A bartender told a Talbot County Circuit Court jury today that Kevin Cooper was served nine 12-ounce beers last Dec. 24 before he crashed his car, killing five members of a Montgomery County family.
But a second witness, who said she stopped to help Cooper after the accident, said that Cooper showed no signs of being intoxicated.
According to Maryland State Police, Cooper, a 26-year-old carpenter from Glen Burnie, drove his car head-on into a Volkswagen Rabbit driven by Martha Proctor on Rte. 27 near Mount Airy in Carroll County. Three of Proctor's grandchildren and two of Proctor's sons were killed.
Proctor and two daughters were injured.
Cooper is charged with a variety of offenses, including driving while under the influence, homicide by automobile while intoxicated and automobile manslaughter.
Deborah Glacken, the bartender and the first witness called by Carroll County State's Attorney Thomas Hickman, testified that she served Cooper the nine beers at a Christmas Eve party at the Avalon Restaurant in Frederick.
Under questioning by one of Cooper's lawyers, George Pappas, Glacken said she has been a bartender for eight years and can easily spot the symptoms of drunkenness.
"In my opinion, Cooper was not drunk when he left the Avalon," Glacken testified.
Donna Waltz, another prosecution witness, told the jury she arrived at the scene of the accident in time to see the engine of Cooper's car burst into flames.
"I yanked on the car door and finally got it opened," Waltz said. "I told him, 'Please push, help me get you out of your car. Your car is on fire . . . .' "
"He told me, 'Please leave me and help the people in the other car,' " Waltz told the jury.
Waltz, who said she held Cooper in her arms about 30 minutes while they waited for medical help, said she smelled no alcohol on his breath, that he acted normally, had clear speech and showed no signs of being intoxicated.

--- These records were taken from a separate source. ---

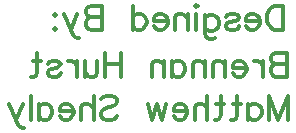
<source format=gbr>
G04 DipTrace 3.3.1.3*
G04 BottomSilk.gbr*
%MOIN*%
G04 #@! TF.FileFunction,Legend,Bot*
G04 #@! TF.Part,Single*
%ADD66C,0.012351*%
%FSLAX26Y26*%
G04*
G70*
G90*
G75*
G01*
G04 BotSilk*
%LPD*%
X2807069Y2324286D2*
D66*
Y2243902D1*
X2780274D1*
X2768778Y2247793D1*
X2761085Y2255398D1*
X2757282Y2263092D1*
X2753480Y2274499D1*
Y2293689D1*
X2757282Y2305185D1*
X2761085Y2312790D1*
X2768778Y2320483D1*
X2780274Y2324286D1*
X2807069D1*
X2728777Y2274499D2*
X2682881D1*
Y2282193D1*
X2686684Y2289886D1*
X2690486Y2293689D1*
X2698180Y2297491D1*
X2709676D1*
X2717281Y2293689D1*
X2724974Y2285995D1*
X2728777Y2274499D1*
Y2266894D1*
X2724974Y2255398D1*
X2717281Y2247793D1*
X2709676Y2243902D1*
X2698180D1*
X2690486Y2247793D1*
X2682881Y2255398D1*
X2616085Y2285995D2*
X2619888Y2293689D1*
X2631384Y2297491D1*
X2642880D1*
X2654376Y2293689D1*
X2658178Y2285995D1*
X2654376Y2278390D1*
X2646682Y2274499D1*
X2627581Y2270697D1*
X2619888Y2266894D1*
X2616085Y2259201D1*
Y2255398D1*
X2619888Y2247793D1*
X2631384Y2243902D1*
X2642880D1*
X2654376Y2247793D1*
X2658178Y2255398D1*
X2545487Y2293689D2*
Y2232406D1*
X2549289Y2220998D1*
X2553092Y2217107D1*
X2560785Y2213305D1*
X2572281D1*
X2579886Y2217107D1*
X2545487Y2282193D2*
X2553092Y2289798D1*
X2560785Y2293689D1*
X2572281D1*
X2579886Y2289798D1*
X2587580Y2282193D1*
X2591382Y2270697D1*
Y2263003D1*
X2587580Y2251596D1*
X2579886Y2243902D1*
X2572281Y2240099D1*
X2560785D1*
X2553092Y2243902D1*
X2545487Y2251596D1*
X2520784Y2324286D2*
X2516981Y2320483D1*
X2513090Y2324286D1*
X2516981Y2328177D1*
X2520784Y2324286D1*
X2516981Y2297491D2*
Y2243902D1*
X2488387Y2297491D2*
Y2243902D1*
Y2282193D2*
X2476891Y2293689D1*
X2469198Y2297491D1*
X2457790D1*
X2450097Y2293689D1*
X2446294Y2282193D1*
Y2243902D1*
X2421591Y2274499D2*
X2375696D1*
Y2282193D1*
X2379498Y2289886D1*
X2383301Y2293689D1*
X2390994Y2297491D1*
X2402490D1*
X2410095Y2293689D1*
X2417789Y2285995D1*
X2421591Y2274499D1*
Y2266894D1*
X2417789Y2255398D1*
X2410095Y2247793D1*
X2402490Y2243902D1*
X2390994D1*
X2383301Y2247793D1*
X2375696Y2255398D1*
X2305097Y2324286D2*
Y2243902D1*
Y2285995D2*
X2312702Y2293689D1*
X2320396Y2297491D1*
X2331892D1*
X2339497Y2293689D1*
X2347190Y2285995D1*
X2350993Y2274499D1*
Y2266894D1*
X2347190Y2255398D1*
X2339497Y2247793D1*
X2331892Y2243902D1*
X2320396D1*
X2312702Y2247793D1*
X2305097Y2255398D1*
X2202633Y2324286D2*
Y2243902D1*
X2168144D1*
X2156648Y2247793D1*
X2152846Y2251596D1*
X2149043Y2259201D1*
Y2270697D1*
X2152846Y2278390D1*
X2156648Y2282193D1*
X2168144Y2285995D1*
X2156648Y2289886D1*
X2152846Y2293689D1*
X2149043Y2301294D1*
Y2308987D1*
X2152846Y2316593D1*
X2156648Y2320483D1*
X2168144Y2324286D1*
X2202633D1*
Y2285995D2*
X2168144D1*
X2120449Y2297491D2*
X2097546Y2243902D1*
X2105151Y2228603D1*
X2112844Y2220910D1*
X2120449Y2217107D1*
X2124340D1*
X2074554Y2297491D2*
X2097546Y2243902D1*
X2045960Y2297491D2*
X2049851Y2293600D1*
X2045960Y2289798D1*
X2042157Y2293600D1*
X2045960Y2297491D1*
Y2251596D2*
X2049851Y2247705D1*
X2045960Y2243902D1*
X2042157Y2247705D1*
X2045960Y2251596D1*
X2818055Y2168037D2*
Y2087653D1*
X2783567D1*
X2772071Y2091544D1*
X2768268Y2095346D1*
X2764465Y2102951D1*
Y2114447D1*
X2768268Y2122141D1*
X2772071Y2125943D1*
X2783567Y2129746D1*
X2772071Y2133637D1*
X2768268Y2137439D1*
X2764465Y2145045D1*
Y2152738D1*
X2768268Y2160343D1*
X2772071Y2164234D1*
X2783567Y2168037D1*
X2818055D1*
Y2129746D2*
X2783567D1*
X2739763Y2141242D2*
Y2087653D1*
Y2118250D2*
X2735872Y2129746D1*
X2728267Y2137439D1*
X2720573Y2141242D1*
X2709077D1*
X2684374Y2118250D2*
X2638478D1*
Y2125943D1*
X2642281Y2133637D1*
X2646084Y2137439D1*
X2653777Y2141242D1*
X2665273D1*
X2672878Y2137439D1*
X2680572Y2129746D1*
X2684374Y2118250D1*
Y2110645D1*
X2680572Y2099149D1*
X2672878Y2091544D1*
X2665273Y2087653D1*
X2653777D1*
X2646084Y2091544D1*
X2638478Y2099149D1*
X2613776Y2141242D2*
Y2087653D1*
Y2125943D2*
X2602280Y2137439D1*
X2594586Y2141242D1*
X2583178D1*
X2575485Y2137439D1*
X2571682Y2125943D1*
Y2087653D1*
X2546980Y2141242D2*
Y2087653D1*
Y2125943D2*
X2535483Y2137439D1*
X2527790Y2141242D1*
X2516382D1*
X2508689Y2137439D1*
X2504886Y2125943D1*
Y2087653D1*
X2434288Y2141242D2*
Y2087653D1*
Y2129746D2*
X2441893Y2137439D1*
X2449586Y2141242D1*
X2460994D1*
X2468687Y2137439D1*
X2476293Y2129746D1*
X2480183Y2118250D1*
Y2110645D1*
X2476293Y2099149D1*
X2468687Y2091544D1*
X2460994Y2087653D1*
X2449586D1*
X2441893Y2091544D1*
X2434288Y2099149D1*
X2409585Y2141242D2*
Y2087653D1*
Y2125943D2*
X2398089Y2137439D1*
X2390395Y2141242D1*
X2378988D1*
X2371294Y2137439D1*
X2367492Y2125943D1*
Y2087653D1*
X2265027Y2168037D2*
Y2087653D1*
X2211438Y2168037D2*
Y2087653D1*
X2265027Y2129746D2*
X2211438D1*
X2186735Y2141242D2*
Y2102951D1*
X2182933Y2091544D1*
X2175239Y2087653D1*
X2163743D1*
X2156138Y2091544D1*
X2144642Y2102951D1*
Y2141242D2*
Y2087653D1*
X2119939Y2141242D2*
Y2087653D1*
Y2118250D2*
X2116048Y2129746D1*
X2108443Y2137439D1*
X2100749Y2141242D1*
X2089253D1*
X2022457Y2129746D2*
X2026260Y2137439D1*
X2037756Y2141242D1*
X2049252D1*
X2060748Y2137439D1*
X2064551Y2129746D1*
X2060748Y2122141D1*
X2053055Y2118250D1*
X2033953Y2114447D1*
X2026260Y2110645D1*
X2022457Y2102951D1*
Y2099149D1*
X2026260Y2091544D1*
X2037756Y2087653D1*
X2049252D1*
X2060748Y2091544D1*
X2064551Y2099149D1*
X1986258Y2168037D2*
Y2102951D1*
X1982456Y2091544D1*
X1974762Y2087653D1*
X1967157D1*
X1997755Y2141242D2*
X1970960D1*
X2759887Y1943902D2*
Y2024286D1*
X2790484Y1943902D1*
X2821082Y2024286D1*
Y1943902D1*
X2689289Y1997491D2*
Y1943902D1*
Y1985995D2*
X2696894Y1993689D1*
X2704587Y1997491D1*
X2715995D1*
X2723688Y1993689D1*
X2731293Y1985995D1*
X2735184Y1974499D1*
Y1966894D1*
X2731293Y1955398D1*
X2723688Y1947793D1*
X2715995Y1943902D1*
X2704587D1*
X2696894Y1947793D1*
X2689289Y1955398D1*
X2653090Y2024286D2*
Y1959201D1*
X2649287Y1947793D1*
X2641594Y1943902D1*
X2633989D1*
X2664586Y1997491D2*
X2637791D1*
X2597790Y2024286D2*
Y1959201D1*
X2593987Y1947793D1*
X2586294Y1943902D1*
X2578689D1*
X2609286Y1997491D2*
X2582491D1*
X2553986Y2024286D2*
Y1943902D1*
Y1982193D2*
X2542490Y1993689D1*
X2534796Y1997491D1*
X2523300D1*
X2515695Y1993689D1*
X2511893Y1982193D1*
Y1943902D1*
X2487190Y1974499D2*
X2441294D1*
Y1982193D1*
X2445096Y1989886D1*
X2448899Y1993689D1*
X2456593Y1997491D1*
X2468089D1*
X2475694Y1993689D1*
X2483387Y1985995D1*
X2487190Y1974499D1*
Y1966894D1*
X2483387Y1955398D1*
X2475694Y1947793D1*
X2468089Y1943902D1*
X2456593D1*
X2448899Y1947793D1*
X2441294Y1955398D1*
X2416591Y1997491D2*
X2401293Y1943902D1*
X2385994Y1997491D1*
X2370695Y1943902D1*
X2355397Y1997491D1*
X2199343Y2012790D2*
X2206948Y2020483D1*
X2218444Y2024286D1*
X2233743D1*
X2245239Y2020483D1*
X2252932Y2012790D1*
Y2005185D1*
X2249041Y1997491D1*
X2245239Y1993689D1*
X2237634Y1989886D1*
X2214642Y1982193D1*
X2206948Y1978390D1*
X2203146Y1974499D1*
X2199343Y1966894D1*
Y1955398D1*
X2206948Y1947793D1*
X2218444Y1943902D1*
X2233743D1*
X2245239Y1947793D1*
X2252932Y1955398D1*
X2174640Y2024286D2*
Y1943902D1*
Y1982193D2*
X2163144Y1993689D1*
X2155451Y1997491D1*
X2143955D1*
X2136349Y1993689D1*
X2132547Y1982193D1*
Y1943902D1*
X2107844Y1974499D2*
X2061948D1*
Y1982193D1*
X2065751Y1989886D1*
X2069553Y1993689D1*
X2077247Y1997491D1*
X2088743D1*
X2096348Y1993689D1*
X2104042Y1985995D1*
X2107844Y1974499D1*
Y1966894D1*
X2104042Y1955398D1*
X2096348Y1947793D1*
X2088743Y1943902D1*
X2077247D1*
X2069553Y1947793D1*
X2061948Y1955398D1*
X1991350Y1997491D2*
Y1943902D1*
Y1985995D2*
X1998955Y1993689D1*
X2006648Y1997491D1*
X2018056D1*
X2025749Y1993689D1*
X2033355Y1985995D1*
X2037246Y1974499D1*
Y1966894D1*
X2033355Y1955398D1*
X2025749Y1947793D1*
X2018056Y1943902D1*
X2006648D1*
X1998955Y1947793D1*
X1991350Y1955398D1*
X1966647Y2024286D2*
Y1943902D1*
X1938053Y1997491D2*
X1915149Y1943902D1*
X1922755Y1928603D1*
X1930448Y1920910D1*
X1938053Y1917107D1*
X1941944D1*
X1892157Y1997491D2*
X1915149Y1943902D1*
M02*

</source>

Maryland State Trooper Kevin Utz, who said he also reached the scene shortly after the accident, testified that Cooper was quiet and that there was a "strong smell of alcohol" on Cooper's breath.
In his opening statement, Hickman said he will prove Cooper was intoxicated, speeding and driving on the wrong side of the road when the accident occurred.
He said Cooper's blood alcohol level immediately after the accident was .12.
Under Maryland law, a person with a reading of .13 is assumed to be intoxicated.
Pappas and Christopher D. Ohly, Cooper's attorneys, said that Cooper was not drunk or driving at an excessive speed at the time of the accident.
Pappas said that Cooper swerved from his lane just before the accident and was attempting to return to his proper lane when Martha Proctor drove her car into his lane.